- _Passage to read_:
* * * * * * * * *
Live Review: English Comedian of the Year, Udderbelly

English comedian

The English Comedian of the Year Final is the kind of concept that prompts jokes itself. Is it the first comedy competition sponsored by UKIP? Is Nigel Farage one of the judges? The answer is no to both of those questions. Though, as it was pointed out on the night, the organiser, Alan Anderson, is Scottish and the host Andrew Maxwell was Irish. Insert your own punchline.

The eleven finalists in what was actually a very well-organised fun show, if a little overlong, were very varied in terms of experience. Some were familiar names from Edinburgh, some were complete unknowns, some were regulars on the competition circuit. With a couple of exceptions the standard was high. 

First up was Amir Khoshsokhan, who won the last Piccadilly Comedy Club Comedian of the Year prize. He did pretty much the same routine here, delivering a story about his girlfriend troubles and how they had tried role play with divisive results. Khoshsokhan has a slow, dry, deadpan delivery which I thought might struggle with a big audience, but he went down very well. I’d be interested to see how he would use this story in a one-hour set.
* * * * * * * * *
- _Data lines_:
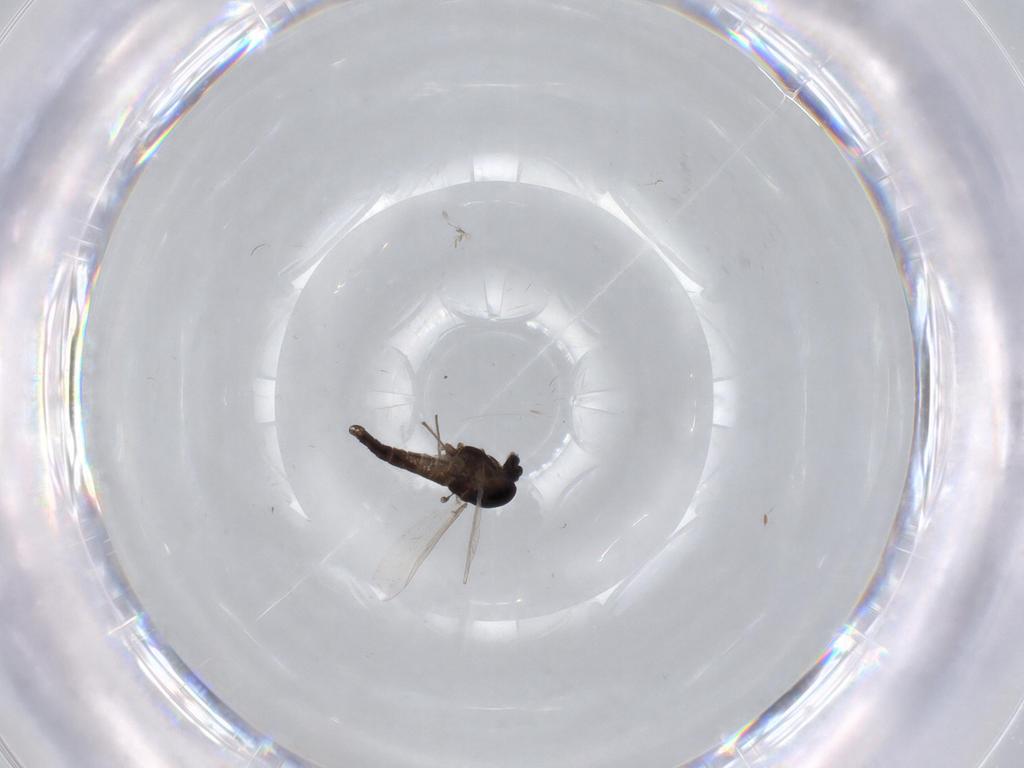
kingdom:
* * * * * * * * *
- _Task instructions_:
#1 Please say whether each statement agrees with the comedy review, answering yes or no and quoting the words that decide it: (a) The organiser of the final is Scottish. (b) Twelve comedians reached the final. (c) The reviewer expected Khoshsokhan's delivery to suit a big audience.
#2 Go on with the comedy review from its last sentence.
The listing is separate from the comedy review.

- _Task-by-task answers_:
#1
(a) Yes: "the organiser, Alan Anderson, is Scottish"
(b) No: "The eleven finalists"
(c) No: "which I thought might struggle with a big audience"

#2
Second on was Andy Watson, an experienced Mancunian who won the prestigious City Life North West Comedian of the Year Award back in 2005 but is less well-known down south. There wasn’t much that was distinctive about his material at first as he mentioned stag dos and the trend for designer glasses, but he came into his own with some neat physical comedy, acting out his punchlines in much the same was as Lee Evans or Alan Carr. Not enough there to get him a top three placing but he did turn out to be much better than I initially feared.

James Dowdeswell is a well-established name who has always been an entertaining club comic but has never quite made the leap into the big league. His brief set here did not quite raise the roof. His reference to the Englishness of the gig and a quip about IKEA got him off to an OK start but with only ten minutes onstage he could not quite get his momentum going even with some idiosyncratic material about his lazy eye and growing up with parents running a pub. Dowdeswell still has the potential to break big, but tonight’s performance didn't do it.

If the prize was being awarded for the most English comedian Alistair Barrie would have romped home. Sporting a well-cut suit and equally precise diction he was one of the most crowdpleasing acts of the evening. You immediately felt in safe hands with him. Maybe safe was the key word. At times his material was a little cautious – property prices, moving out of London, horrible posh people – but he generated some brilliant, big laughs which, let’s face it, sod edgy and dark and surreal, is pretty important in a comedian. Barrie came in third and won a lot of new fans.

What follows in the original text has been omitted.